Occasionally you'll get a character of note turning state's witness to save their own skin (Henry Hill, for example, in Wiseguy, Nicholas Pileggi's book that became the film Goodfellas), but for an insight into the life of the small-time informant, peddling tips piecemeal to the cops for modest payback, we have had to wait for Christopher Goffard's novel.

Benny Bunt is his man. A waster among wasters, he is a regular at the Greasy Tuesday bar in LA, whose other luckless patrons he occasionally sells out to a local detective, Alberto Munoz. He may look and live like a deadbeat, but in his own head Benny is a hero: "a spy, a man on a mission, an agent of higher authorities merely posing as a lower life form. A soldier behind enemy lines."
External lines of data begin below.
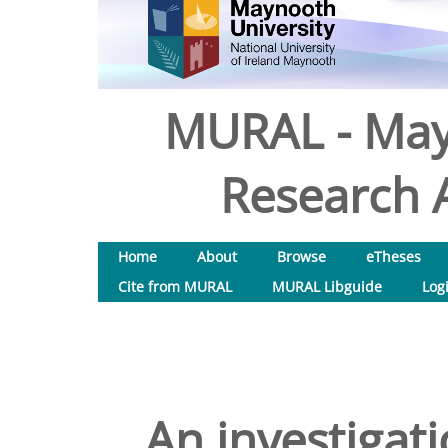
MURAL - May
Research A
Home
About
Browse
eTheses
Cite from MURAL
MURAL Libguide
Log
An investigat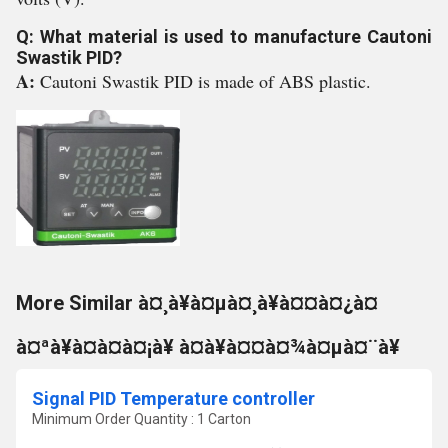
Q: What material is used to manufacture Cautoni
Swastik PID?
A:
Cautoni Swastik PID is made of ABS plastic.
More Similar à¤¸à¥à¤µà¤¸à¥à¤¤à¤¿à¤
à¤ªà¥à¤à¤à¤¡à¥ à¤à¥à¤¤à¤¾à¤µà¤¨à¥
Signal PID Temperature controller
Minimum Order Quantity : 1 Carton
The friends he's betraying, he insists to himself, he's betraying for their own good. Benny's tragedy is that he wants to be a cop, but he's stuck in the wracked body and mindset of a no-good crystal meth junkie. Munoz knows just how to play him, with image-boosting pep talks, pipe-dreams of joint training sessions, perhaps a nod to the police recruiter. "We're equal partners here, alright?"

What does for Benny - who is narrating the novel in retrospect to his public defender, in an attempt to explain his connection to three corpses: one shot, one burned to a crisp, and one frozen solid in a chest freezer - is the arrival in the Greasy Tuesday of Gus "Mad Dog" Miller. This grizzled, bearded and bellied Nam veteran instantly sets himself up as alternative candidate to Detective Munoz for the role of Benny's best friend. They're a perfect match. Gus likes to talk: how he massacred a bunch of Viet Cong with just a chopstick, his work for "Black Ops" during and after the war and so on. Benny, we know already, is a good listener.

The twin character studies of Benny and Gus, losers and self-deceivers both, that wind through the book are consistently amusing and affecting. That they are written into a crime caper of twisting loyalties, veiled intentions and fudged violence is a given, the crux in this instance being Gus's offer to bring Benny in on an upcoming contract killing. It's a bigger prize for Munoz than Benny has ever landed before, but to cash it in, he must betray his buddy. Munoz and Gus are the angel and devil on poor Benny's shoulders, but which is which?

This is all very much in the vein of Elmore Leonard or Carl Hiaasen; in fact, a little too much in the vein. Goffard is a staff writer on the Los Angeles Times, and has experience covering the courts and streets of California, but his novel feels second-hand, trapped behind glass. It's funny and fast-moving, with regular dips into a better class of writing than Leonard, for one, would allow into his work. But, for all its charm and dexterity, Snitch Jacket has something inert about it. At no point does it so much as glance up over its shoulder at the real world.